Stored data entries
▬▬▬▬▬▬▬▬▬▬

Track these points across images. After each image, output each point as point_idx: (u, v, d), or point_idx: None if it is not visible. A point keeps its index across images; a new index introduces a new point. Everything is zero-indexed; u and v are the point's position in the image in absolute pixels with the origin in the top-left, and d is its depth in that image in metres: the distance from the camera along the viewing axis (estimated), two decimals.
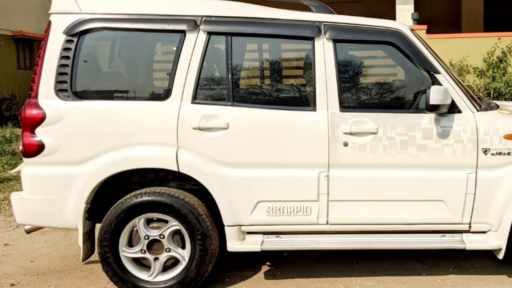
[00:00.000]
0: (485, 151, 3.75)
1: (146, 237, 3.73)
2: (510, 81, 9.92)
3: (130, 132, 3.69)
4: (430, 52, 3.86)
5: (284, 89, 4.08)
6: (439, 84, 3.74)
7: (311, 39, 3.77)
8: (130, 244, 3.78)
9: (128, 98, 3.80)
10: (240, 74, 4.01)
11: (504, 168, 3.76)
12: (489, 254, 4.22)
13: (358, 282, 4.00)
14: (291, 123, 3.73)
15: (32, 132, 3.69)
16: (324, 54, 3.76)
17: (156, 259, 3.76)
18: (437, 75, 3.77)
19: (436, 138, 3.73)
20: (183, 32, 3.73)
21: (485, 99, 4.55)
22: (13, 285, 4.09)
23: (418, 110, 3.77)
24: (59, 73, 3.69)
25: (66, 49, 3.70)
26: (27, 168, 3.79)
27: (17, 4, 15.67)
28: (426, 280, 4.01)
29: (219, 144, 3.71)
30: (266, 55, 4.20)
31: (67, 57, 3.69)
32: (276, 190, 3.76)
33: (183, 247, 3.79)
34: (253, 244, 3.81)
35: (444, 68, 3.84)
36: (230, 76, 3.77)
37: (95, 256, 3.81)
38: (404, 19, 10.45)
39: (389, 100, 4.07)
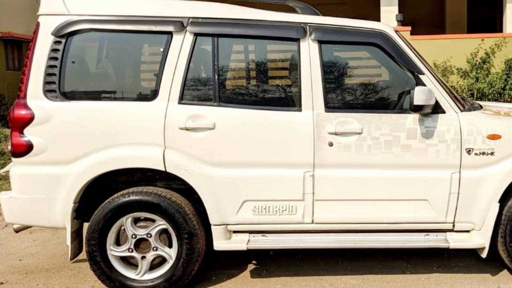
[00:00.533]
0: (469, 151, 3.86)
1: (134, 236, 3.84)
2: (493, 82, 10.10)
3: (117, 132, 3.79)
4: (414, 53, 3.97)
5: (270, 89, 4.18)
6: (423, 84, 3.84)
7: (297, 40, 3.88)
8: (118, 243, 3.88)
9: (115, 99, 3.88)
10: (227, 75, 4.12)
11: (487, 168, 3.87)
12: (472, 253, 4.34)
13: (343, 281, 4.10)
14: (276, 123, 3.83)
15: (21, 132, 3.78)
16: (310, 55, 3.86)
17: (143, 257, 3.86)
18: (421, 76, 3.88)
19: (420, 138, 3.83)
20: (170, 33, 3.83)
21: (468, 100, 4.65)
22: (1, 283, 4.19)
23: (402, 111, 3.88)
24: (48, 74, 3.78)
25: (54, 50, 3.80)
26: (16, 168, 3.88)
27: (6, 5, 15.74)
28: (411, 279, 4.11)
29: (206, 144, 3.81)
30: (252, 56, 4.30)
31: (55, 58, 3.79)
32: (262, 190, 3.86)
33: (170, 246, 3.89)
34: (239, 243, 3.92)
35: (428, 69, 3.95)
36: (216, 76, 3.87)
37: (83, 255, 3.89)
38: (388, 20, 10.63)
39: (373, 100, 4.18)
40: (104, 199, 3.86)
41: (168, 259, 3.88)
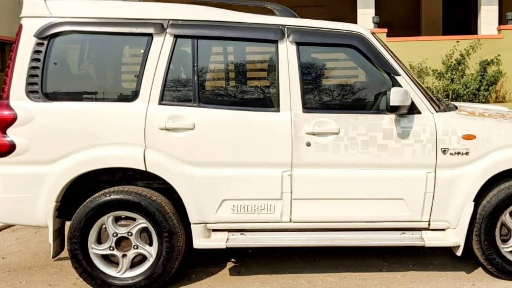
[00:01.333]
0: (444, 151, 4.02)
1: (115, 234, 3.99)
2: (468, 83, 10.34)
3: (99, 133, 3.93)
4: (390, 55, 4.13)
5: (249, 90, 4.35)
6: (399, 85, 4.00)
7: (275, 42, 4.03)
8: (99, 241, 4.02)
9: (97, 99, 4.03)
10: (206, 76, 4.28)
11: (462, 167, 4.03)
12: (448, 251, 4.51)
13: (320, 278, 4.25)
14: (255, 123, 3.98)
15: (4, 132, 3.93)
16: (288, 56, 4.02)
17: (124, 255, 4.02)
18: (397, 77, 4.03)
19: (396, 138, 3.99)
20: (150, 35, 3.98)
21: (444, 101, 4.79)
22: None
23: (378, 111, 4.03)
24: (30, 75, 3.93)
25: (36, 51, 3.95)
26: None
27: None
28: (387, 276, 4.27)
29: (186, 144, 3.96)
30: (231, 57, 4.46)
31: (38, 60, 3.94)
32: (240, 189, 4.01)
33: (151, 244, 4.04)
34: (218, 241, 4.07)
35: (404, 70, 4.11)
36: (196, 78, 4.02)
37: (65, 253, 4.06)
38: (365, 22, 10.93)
39: (350, 101, 4.33)
40: (85, 198, 4.01)
41: (149, 257, 4.03)
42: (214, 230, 4.13)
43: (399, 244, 4.10)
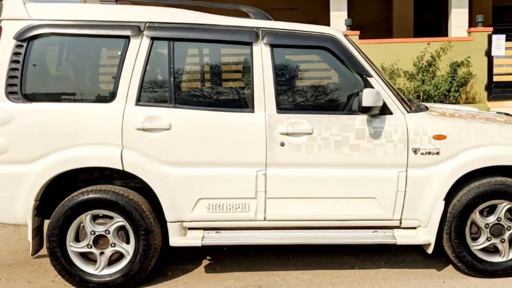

▬▬▬▬▬▬▬▬▬▬

> What the exercise asks
In the answer, include exactly the lines from the top of the entries through the line containing "39: (389, 100, 4.07)", and nothing else, not even the pictures.

> Solution
Track these points across images. After each image, output each point as point_idx: (u, v, d), or point_idx: None if it is not visible. A point keeps its index across images; a new index introduces a new point. Everything is zero-indexed; u and v are the point's position in the image in absolute pixels with the origin in the top-left, and d is its depth in that image in metres: the distance from the camera along the viewing axis (estimated), two decimals.
[00:00.000]
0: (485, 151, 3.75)
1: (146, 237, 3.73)
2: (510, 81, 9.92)
3: (130, 132, 3.69)
4: (430, 52, 3.86)
5: (284, 89, 4.08)
6: (439, 84, 3.74)
7: (311, 39, 3.77)
8: (130, 244, 3.78)
9: (128, 98, 3.80)
10: (240, 74, 4.01)
11: (504, 168, 3.76)
12: (489, 254, 4.22)
13: (358, 282, 4.00)
14: (291, 123, 3.73)
15: (32, 132, 3.69)
16: (324, 54, 3.76)
17: (156, 259, 3.76)
18: (437, 75, 3.77)
19: (436, 138, 3.73)
20: (183, 32, 3.73)
21: (485, 99, 4.55)
22: (13, 285, 4.09)
23: (418, 110, 3.77)
24: (59, 73, 3.69)
25: (66, 49, 3.70)
26: (27, 168, 3.79)
27: (17, 4, 15.67)
28: (426, 280, 4.01)
29: (219, 144, 3.71)
30: (266, 55, 4.20)
31: (67, 57, 3.69)
32: (276, 190, 3.76)
33: (183, 247, 3.79)
34: (253, 244, 3.81)
35: (444, 68, 3.84)
36: (230, 76, 3.77)
37: (95, 256, 3.81)
38: (404, 19, 10.45)
39: (389, 100, 4.07)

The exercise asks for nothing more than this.